The supermarket gets fresh vegetables and fruit flown in every week and we were warned that it sold out quickly. Due to trouble with our dinghy motor we only got to the shop at 09:30 and were lucky to get some broccoli and the last remnants of carrots.

Partly because we were so isolated at Direction Island, crew on the four yachts anchored there were very sociable. We had sundowners and a games evening and also snorkeled “The Rip” together.

Here a strong current flow into the lagoon through a narrow opening between Direction Island and Prison Island. We always enjoy snorkelling such passes as they teem with big fish and sharks and the side walls are normally clad in beautiful coral. On this occasion we saw numerous large fish and some majestic Napoleon Wrasse, calmly nibbling at the rocks and coral in the calm, shallow waters, adjacent to the rip. Some allowed us to approach almost within arms’ length.

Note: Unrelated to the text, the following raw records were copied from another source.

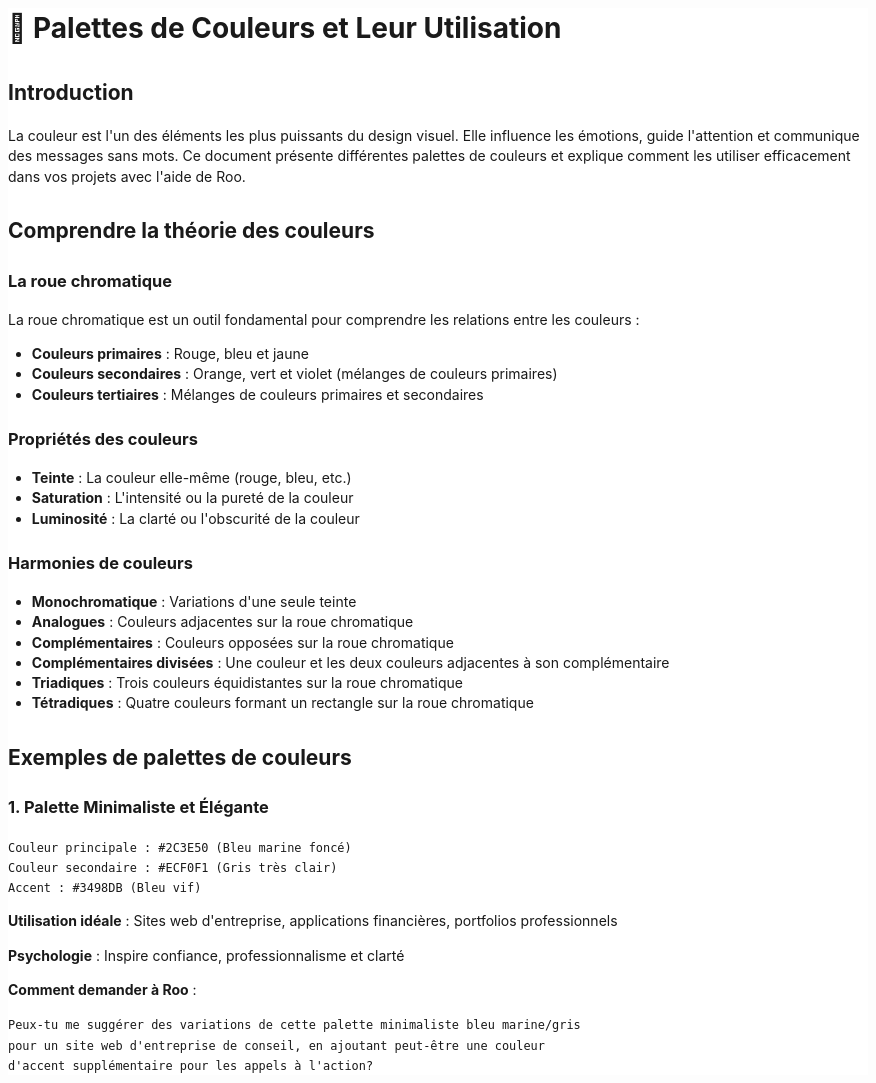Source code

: # 🎨 Palettes de Couleurs et Leur Utilisation

## Introduction

La couleur est l'un des éléments les plus puissants du design visuel. Elle influence les émotions, guide l'attention et communique des messages sans mots. Ce document présente différentes palettes de couleurs et explique comment les utiliser efficacement dans vos projets avec l'aide de Roo.

## Comprendre la théorie des couleurs

### La roue chromatique

La roue chromatique est un outil fondamental pour comprendre les relations entre les couleurs :

- **Couleurs primaires** : Rouge, bleu et jaune
- **Couleurs secondaires** : Orange, vert et violet (mélanges de couleurs primaires)
- **Couleurs tertiaires** : Mélanges de couleurs primaires et secondaires

### Propriétés des couleurs

- **Teinte** : La couleur elle-même (rouge, bleu, etc.)
- **Saturation** : L'intensité ou la pureté de la couleur
- **Luminosité** : La clarté ou l'obscurité de la couleur

### Harmonies de couleurs

- **Monochromatique** : Variations d'une seule teinte
- **Analogues** : Couleurs adjacentes sur la roue chromatique
- **Complémentaires** : Couleurs opposées sur la roue chromatique
- **Complémentaires divisées** : Une couleur et les deux couleurs adjacentes à son complémentaire
- **Triadiques** : Trois couleurs équidistantes sur la roue chromatique
- **Tétradiques** : Quatre couleurs formant un rectangle sur la roue chromatique

## Exemples de palettes de couleurs

### 1. Palette Minimaliste et Élégante

```
Couleur principale : #2C3E50 (Bleu marine foncé)
Couleur secondaire : #ECF0F1 (Gris très clair)
Accent : #3498DB (Bleu vif)
```

**Utilisation idéale** : Sites web d'entreprise, applications financières, portfolios professionnels

**Psychologie** : Inspire confiance, professionnalisme et clarté

**Comment demander à Roo** :
```
Peux-tu me suggérer des variations de cette palette minimaliste bleu marine/gris 
pour un site web d'entreprise de conseil, en ajoutant peut-être une couleur 
d'accent supplémentaire pour les appels à l'action?
```

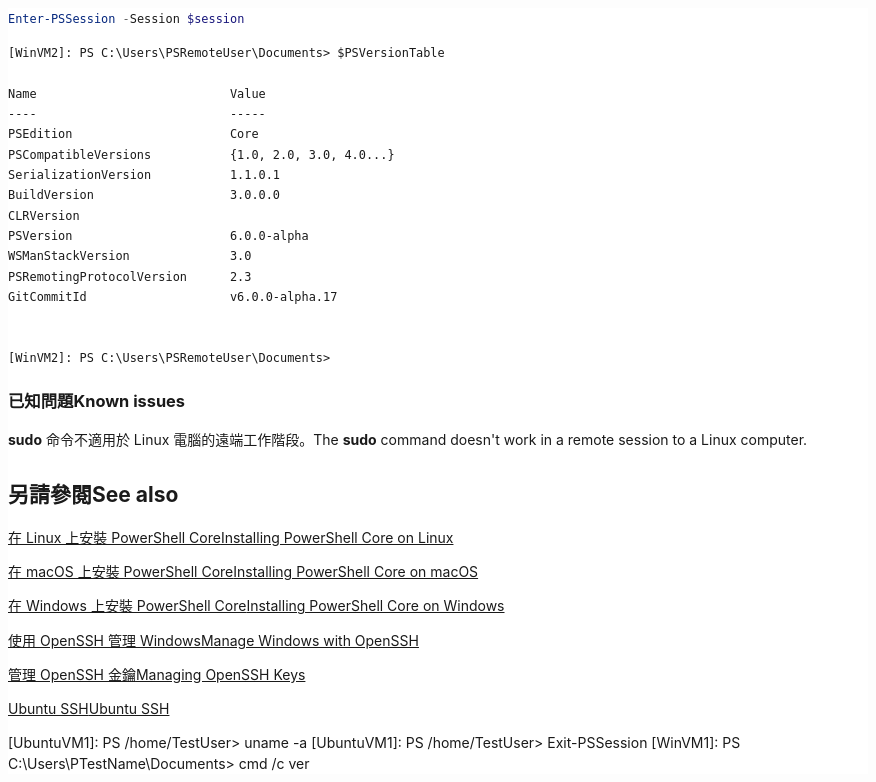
 ```powershell
Enter-PSSession -Session $session
```

```Output
[WinVM2]: PS C:\Users\PSRemoteUser\Documents> $PSVersionTable

Name                           Value
----                           -----
PSEdition                      Core
PSCompatibleVersions           {1.0, 2.0, 3.0, 4.0...}
SerializationVersion           1.1.0.1
BuildVersion                   3.0.0.0
CLRVersion
PSVersion                      6.0.0-alpha
WSManStackVersion              3.0
PSRemotingProtocolVersion      2.3
GitCommitId                    v6.0.0-alpha.17


[WinVM2]: PS C:\Users\PSRemoteUser\Documents>
```

### <a name="known-issues"></a><span data-ttu-id="43282-186">已知問題</span><span class="sxs-lookup"><span data-stu-id="43282-186">Known issues</span></span>

<span data-ttu-id="43282-187">**sudo** 命令不適用於 Linux 電腦的遠端工作階段。</span><span class="sxs-lookup"><span data-stu-id="43282-187">The **sudo** command doesn't work in a remote session to a Linux computer.</span></span>

## <a name="see-also"></a><span data-ttu-id="43282-188">另請參閱</span><span class="sxs-lookup"><span data-stu-id="43282-188">See also</span></span>

[<span data-ttu-id="43282-189">在 Linux 上安裝 PowerShell Core</span><span class="sxs-lookup"><span data-stu-id="43282-189">Installing PowerShell Core on Linux</span></span>](../../install/installing-powershell-core-on-linux.md#ubuntu-1604)

[<span data-ttu-id="43282-190">在 macOS 上安裝 PowerShell Core</span><span class="sxs-lookup"><span data-stu-id="43282-190">Installing PowerShell Core on macOS</span></span>](../../install/installing-powershell-core-on-macos.md)

[<span data-ttu-id="43282-191">在 Windows 上安裝 PowerShell Core</span><span class="sxs-lookup"><span data-stu-id="43282-191">Installing PowerShell Core on Windows</span></span>](../../install/installing-powershell-core-on-windows.md#msi)

[<span data-ttu-id="43282-192">使用 OpenSSH 管理 Windows</span><span class="sxs-lookup"><span data-stu-id="43282-192">Manage Windows with OpenSSH</span></span>](/windows-server/administration/openssh/openssh_overview)

[<span data-ttu-id="43282-193">管理 OpenSSH 金鑰</span><span class="sxs-lookup"><span data-stu-id="43282-193">Managing OpenSSH Keys</span></span>](/windows-server/administration/openssh/openssh_keymanagement)

[<span data-ttu-id="43282-194">Ubuntu SSH</span><span class="sxs-lookup"><span data-stu-id="43282-194">Ubuntu SSH</span></span>](https://help.ubuntu.com/lts/serverguide/openssh-server.html)


[UbuntuVM1]: PS /home/TestUser> uname -a
[UbuntuVM1]: PS /home/TestUser> Exit-PSSession
[WinVM1]: PS C:\Users\PTestName\Documents> cmd /c ver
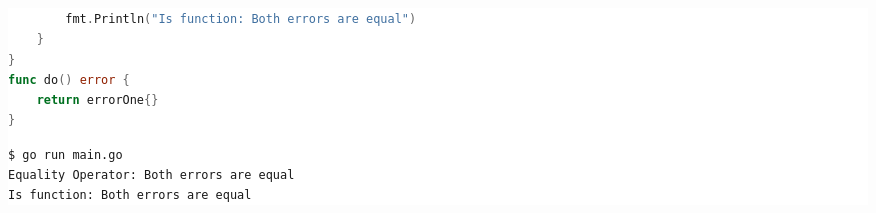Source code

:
 ```go
        fmt.Println("Is function: Both errors are equal")
    }
}
func do() error {
    return errorOne{}
}
```

```shell
$ go run main.go
Equality Operator: Both errors are equal
Is function: Both errors are equal
```

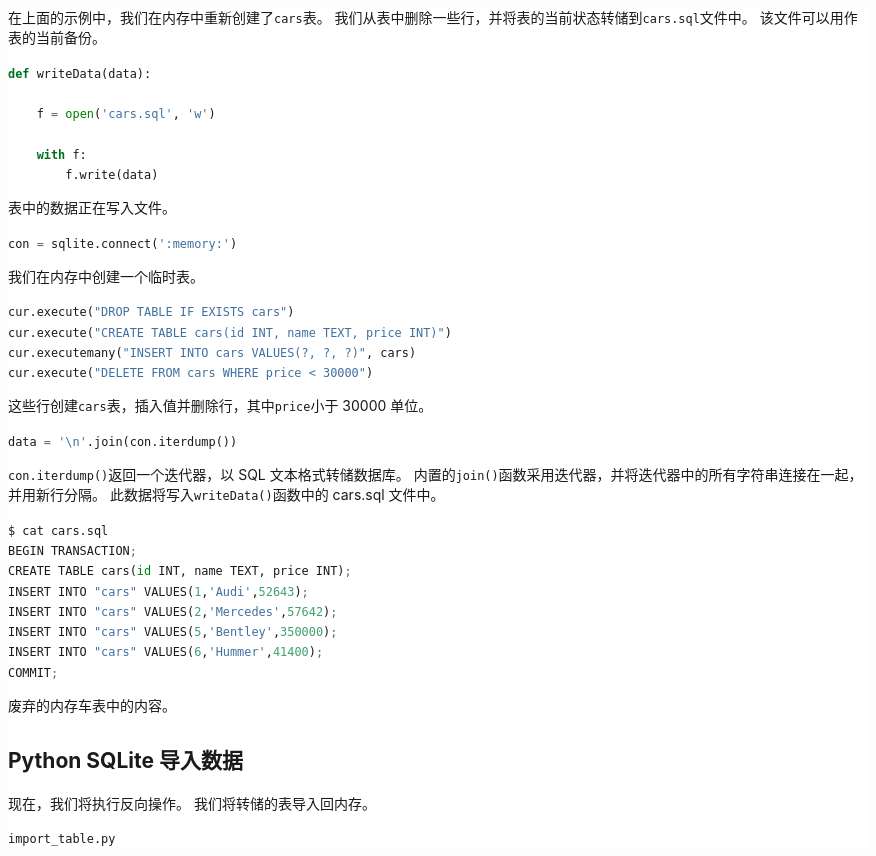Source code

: 在上面的示例中，我们在内存中重新创建了`cars`表。 我们从表中删除一些行，并将表的当前状态转储到`cars.sql`文件中。 该文件可以用作表的当前备份。

```py
def writeData(data):

    f = open('cars.sql', 'w')

    with f:
        f.write(data)

```

表中的数据正在写入文件。

```py
con = sqlite.connect(':memory:')

```

我们在内存中创建一个临时表。

```py
cur.execute("DROP TABLE IF EXISTS cars")
cur.execute("CREATE TABLE cars(id INT, name TEXT, price INT)")
cur.executemany("INSERT INTO cars VALUES(?, ?, ?)", cars)
cur.execute("DELETE FROM cars WHERE price < 30000")

```

这些行创建`cars`表，插入值并删除行，其中`price`小于 30000 单位。

```py
data = '\n'.join(con.iterdump())

```

`con.iterdump()`返回一个迭代器，以 SQL 文本格式转储数据库。 内置的`join()`函数采用迭代器，并将迭代器中的所有字符串连接在一起，并用新行分隔。 此数据将写入`writeData()`函数中的 cars.sql 文件中。

```py
$ cat cars.sql
BEGIN TRANSACTION;
CREATE TABLE cars(id INT, name TEXT, price INT);
INSERT INTO "cars" VALUES(1,'Audi',52643);
INSERT INTO "cars" VALUES(2,'Mercedes',57642);
INSERT INTO "cars" VALUES(5,'Bentley',350000);
INSERT INTO "cars" VALUES(6,'Hummer',41400);
COMMIT;

```

废弃的内存车表中的内容。

## Python SQLite 导入数据

现在，我们将执行反向操作。 我们将转储的表导入回内存。

`import_table.py`
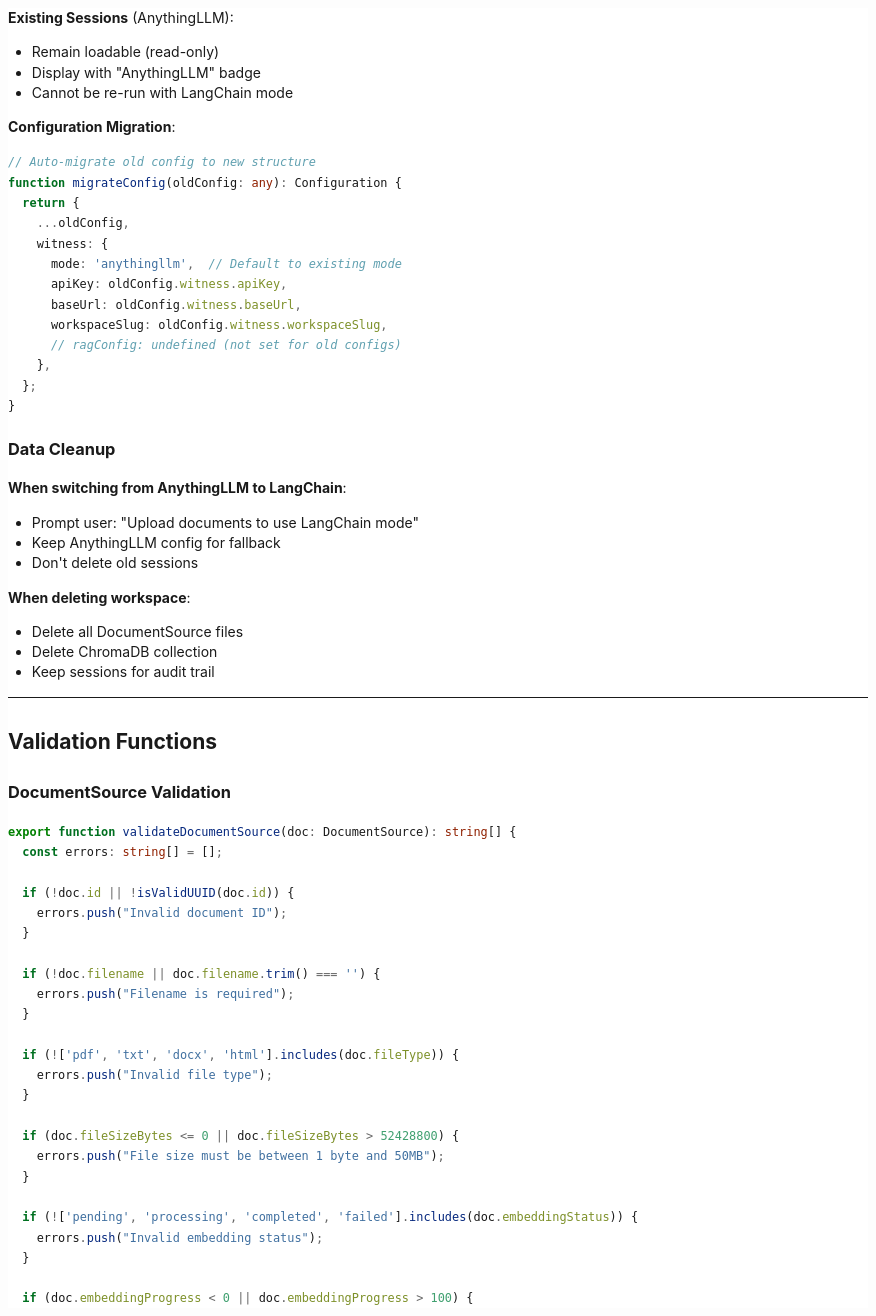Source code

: **Existing Sessions** (AnythingLLM):
- Remain loadable (read-only)
- Display with "AnythingLLM" badge
- Cannot be re-run with LangChain mode

**Configuration Migration**:
```typescript
// Auto-migrate old config to new structure
function migrateConfig(oldConfig: any): Configuration {
  return {
    ...oldConfig,
    witness: {
      mode: 'anythingllm',  // Default to existing mode
      apiKey: oldConfig.witness.apiKey,
      baseUrl: oldConfig.witness.baseUrl,
      workspaceSlug: oldConfig.witness.workspaceSlug,
      // ragConfig: undefined (not set for old configs)
    },
  };
}
```

### Data Cleanup

**When switching from AnythingLLM to LangChain**:
- Prompt user: "Upload documents to use LangChain mode"
- Keep AnythingLLM config for fallback
- Don't delete old sessions

**When deleting workspace**:
- Delete all DocumentSource files
- Delete ChromaDB collection
- Keep sessions for audit trail

---

## Validation Functions

### DocumentSource Validation

```typescript
export function validateDocumentSource(doc: DocumentSource): string[] {
  const errors: string[] = [];
  
  if (!doc.id || !isValidUUID(doc.id)) {
    errors.push("Invalid document ID");
  }
  
  if (!doc.filename || doc.filename.trim() === '') {
    errors.push("Filename is required");
  }
  
  if (!['pdf', 'txt', 'docx', 'html'].includes(doc.fileType)) {
    errors.push("Invalid file type");
  }
  
  if (doc.fileSizeBytes <= 0 || doc.fileSizeBytes > 52428800) {
    errors.push("File size must be between 1 byte and 50MB");
  }
  
  if (!['pending', 'processing', 'completed', 'failed'].includes(doc.embeddingStatus)) {
    errors.push("Invalid embedding status");
  }
  
  if (doc.embeddingProgress < 0 || doc.embeddingProgress > 100) {
```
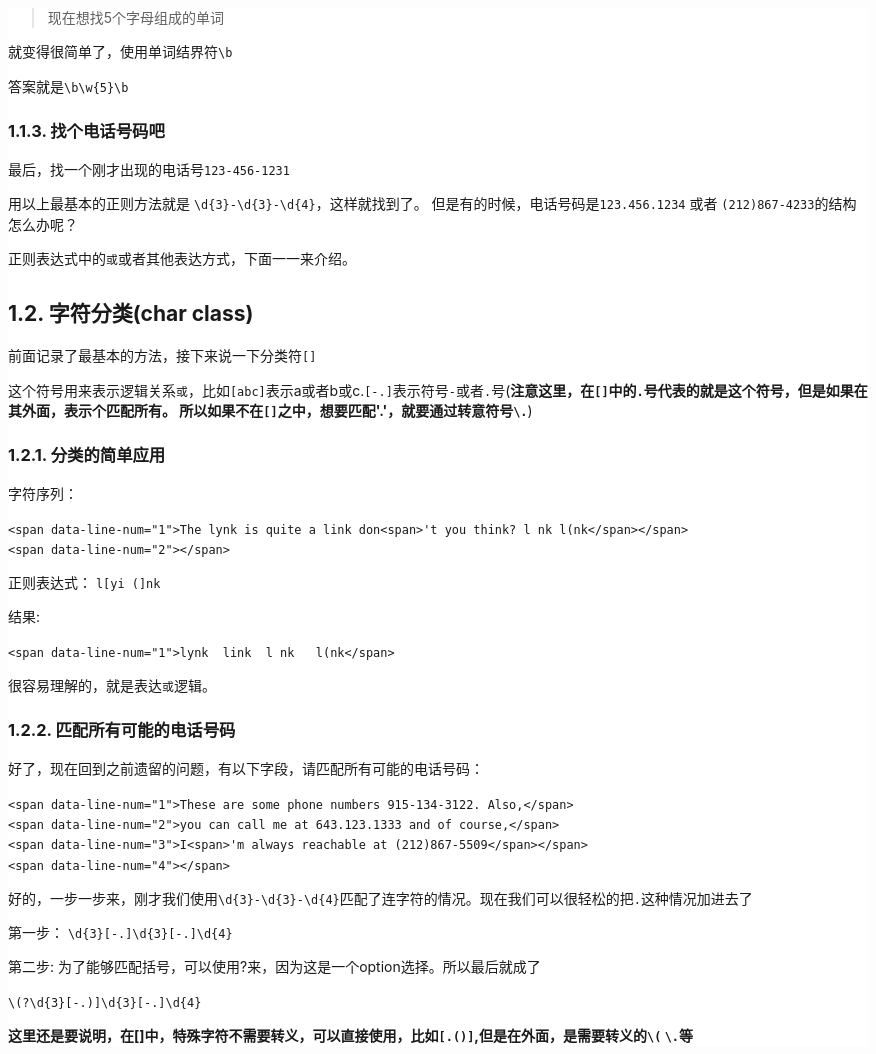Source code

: > 现在想找5个字母组成的单词

就变得很简单了，使用单词结界符`\b`

答案就是`\b\w{5}\b`

### 1.1.3. 找个电话号码吧

最后，找一个刚才出现的电话号`123-456-1231`

用以上最基本的正则方法就是 `\d{3}-\d{3}-\d{4}`，这样就找到了。 但是有的时候，电话号码是`123.456.1234` 或者 `(212)867-4233`的结构怎么办呢？

正则表达式中的`或`或者其他表达方式，下面一一来介绍。

## 1.2. 字符分类(char class)

前面记录了最基本的方法，接下来说一下分类符`[]`

这个符号用来表示逻辑关系`或`，比如`[abc]`表示a或者b或c.`[-.]`表示符号`-`或者`.`号(**注意这里，在`[]`中的`.`号代表的就是这个符号，但是如果在其外面，表示个匹配所有。 所以如果不在`[]`之中，想要匹配'.'，就要通过转意符号`\.`**)

### 1.2.1. 分类的简单应用

字符序列：

```
<span data-line-num="1">The lynk is quite a link don<span>'t you think? l nk l(nk</span></span>
<span data-line-num="2"></span>
```

正则表达式： `l[yi (]nk`

结果:

```
<span data-line-num="1">lynk  link  l nk   l(nk</span>
```

很容易理解的，就是表达`或`逻辑。

### 1.2.2. 匹配所有可能的电话号码

好了，现在回到之前遗留的问题，有以下字段，请匹配所有可能的电话号码：

```
<span data-line-num="1">These are some phone numbers 915-134-3122. Also,</span>
<span data-line-num="2">you can call me at 643.123.1333 and of course,</span>
<span data-line-num="3">I<span>'m always reachable at (212)867-5509</span></span>
<span data-line-num="4"></span>
```

好的，一步一步来，刚才我们使用`\d{3}-\d{3}-\d{4}`匹配了连字符的情况。现在我们可以很轻松的把`.`这种情况加进去了

第一步： `\d{3}[-.]\d{3}[-.]\d{4}`

第二步: 为了能够匹配括号，可以使用?来，因为这是一个option选择。所以最后就成了

`\(?\d{3}[-.)]\d{3}[-.]\d{4}`

**这里还是要说明，在\[\]中，特殊字符不需要转义，可以直接使用，比如`[.()]`,但是在外面，是需要转义的`\(` `\.`等**

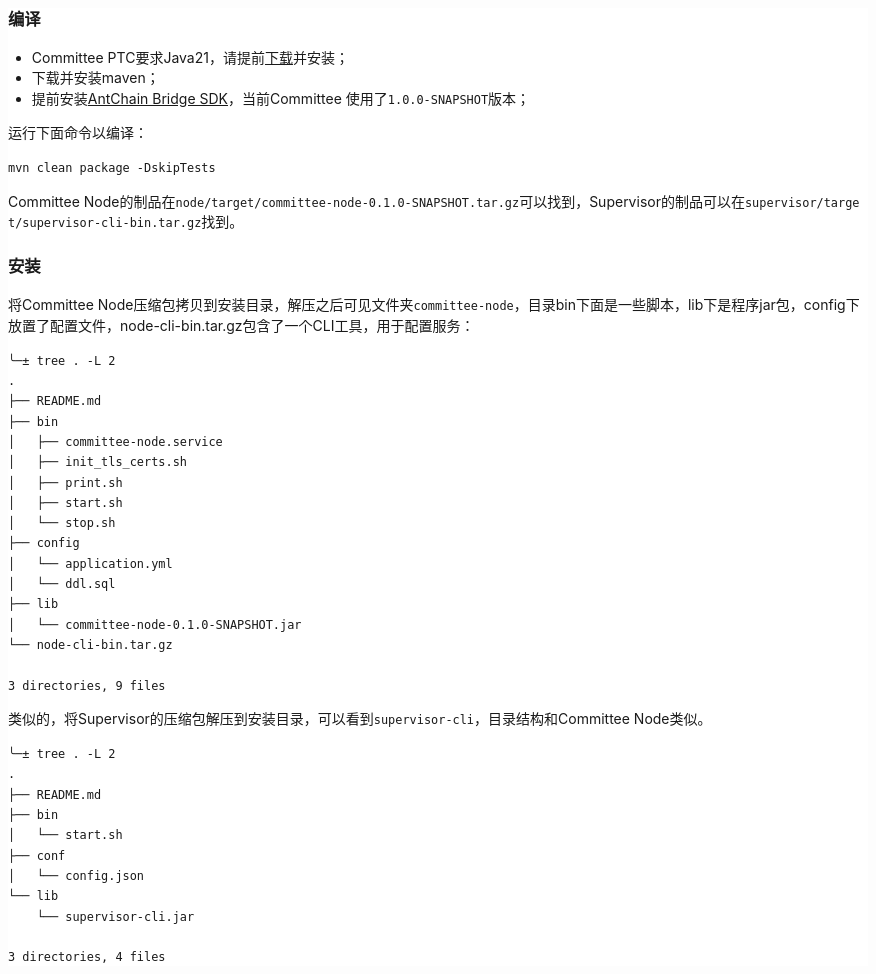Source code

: ### 编译

- Committee PTC要求Java21，请提前[下载](https://adoptium.net/temurin/releases/)并安装；
- 下载并安装maven；
- 提前安装[AntChain Bridge SDK](https://github.com/AntChainOpenLabs/AntChainBridgePluginSDK)，当前Committee 使用了`1.0.0-SNAPSHOT`版本；

运行下面命令以编译：

```
mvn clean package -DskipTests 
```

Committee Node的制品在`node/target/committee-node-0.1.0-SNAPSHOT.tar.gz`可以找到，Supervisor的制品可以在`supervisor/target/supervisor-cli-bin.tar.gz`找到。

### 安装

将Committee Node压缩包拷贝到安装目录，解压之后可见文件夹`committee-node`，目录bin下面是一些脚本，lib下是程序jar包，config下放置了配置文件，node-cli-bin.tar.gz包含了一个CLI工具，用于配置服务：

```
╰─± tree . -L 2
.
├── README.md
├── bin
│   ├── committee-node.service
│   ├── init_tls_certs.sh
│   ├── print.sh
│   ├── start.sh
│   └── stop.sh
├── config
│   └── application.yml
│   └── ddl.sql
├── lib
│   └── committee-node-0.1.0-SNAPSHOT.jar
└── node-cli-bin.tar.gz

3 directories, 9 files
```

类似的，将Supervisor的压缩包解压到安装目录，可以看到`supervisor-cli`，目录结构和Committee Node类似。

```
╰─± tree . -L 2
.
├── README.md
├── bin
│   └── start.sh
├── conf
│   └── config.json
└── lib
    └── supervisor-cli.jar

3 directories, 4 files
```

What astonished us about both Christmas Island and Cocos Keeling, is the investment Australia makes in protecting its extended borders. While we visited, the Border Force ships, Ocean Protector and Ocean Shield, were anchored at both islands semi-permanently.

After enjoying a week in yet another paradise, we cleared out, lifted anchor and set sail for Tanzania, Africa, 3 330nm to the west. Some 13nm out of Cocos an aircraft flew low over Moondust and shortly afterwards one of the Australian Border Force crew called on the radio, checking our movements, onward destination and ended with warm wishes for a safe and pleasant passage.